Yes, there it was — a four-foot-wide concrete tunnel that would be used to channel rainwater and snowmelt runoff to a drainage system under a nearby road and ultimately to the Hudson River.

All was good. Yes, the workers-turned-guards were diligent and took their task seriously. Their coffee and cigarettes did not distract from their vigil.

Of course, the danger they were looking for, like air-raid wardens in World War II England, was coming from the sky, they believed.

Searching for one of the acid-toting drones.

And once again the amateur guards were looking everywhere but the place they should be looking.

Climbing from the vehicle, he donned the hard hat — yellow like the other workers wore — and zipped his Carhartt overalls up tight at the neck. He walked to the back, raised the liftgate and pulled out the heavy backpack.

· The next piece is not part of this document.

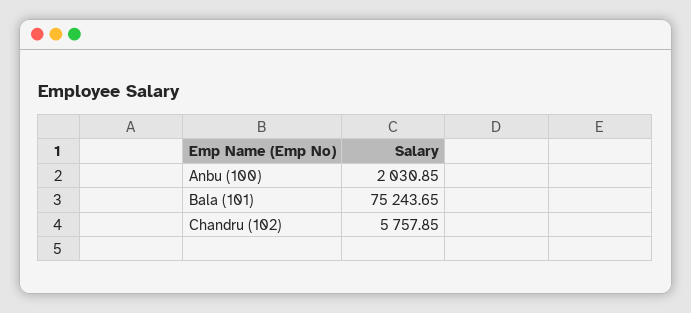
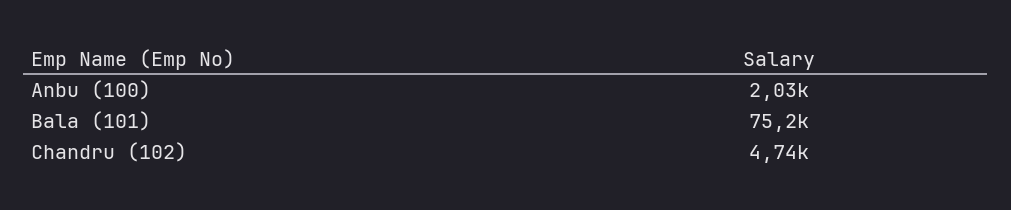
Chandru (102): 5757.85 -> 4740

He made his way to the tunnel and began to shimmy through. At the end, some fifty feet away, he climbed the steel rungs set into the concrete as a ladder and emerged near the crane’s base. Above him the jib loomed. The wind was up and there was a faint whistle as it streamed through the yellow tubing and black support wires. The operator had released the clutch so that the jib weather-vaned safely.

He examined the base of the mast. The drone was resting in peace, but his plan didn’t call for that anyway. Nor was any of the lovely HF acid involved.

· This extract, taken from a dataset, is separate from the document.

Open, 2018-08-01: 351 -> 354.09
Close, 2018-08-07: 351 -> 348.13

This crane incident would be different.

In a few minutes, the packages had been delivered and he returned to the tunnel and made his way back to the car.

In the driver’s seat he tossed the helmet into the back, began the drive back to his safe house on Hamilton. As he left, he examined the site once more.

He supposed that this particular crane, while towering, garnered less attention than others. The area around it had been completely cleared in a four-hundred-foot circumference. So if, for some reason, the terrorist, or pyscho, sabotaged it, there were no apartments or office buildings to crush.

Which didn’t mean there was no target within the crane’s reach.

The most important one in fact of his whole project.

51

Detective Lyle Spencer — a full foot taller than Ron Pulaski — stood at the door. He wore a black suit and white shirt, no tie. Pulaski looked up and shook the man’s meaty hand.

They stepped into the living room, and Ron introduced the detective to Jenny. They too shook hands.

The children, at the Dog-opoly board, looked up. Jenny said, “And our children. Martine and Brad. This is Detective Spencer.”

“You’re big.”

“Brad!” she said.

Spencer laughed. “Not a worry.” The detective’s eyes looked around the comfortable room: affordable furniture, pictures, vacation souvenirs, sports uniforms, family relics going back generations. Then the accessories that make a dwelling a home: video game cartridges, magazines, recipe cards, soccer and softball gear, mismatched running shoes, pretzel and potato chip packets.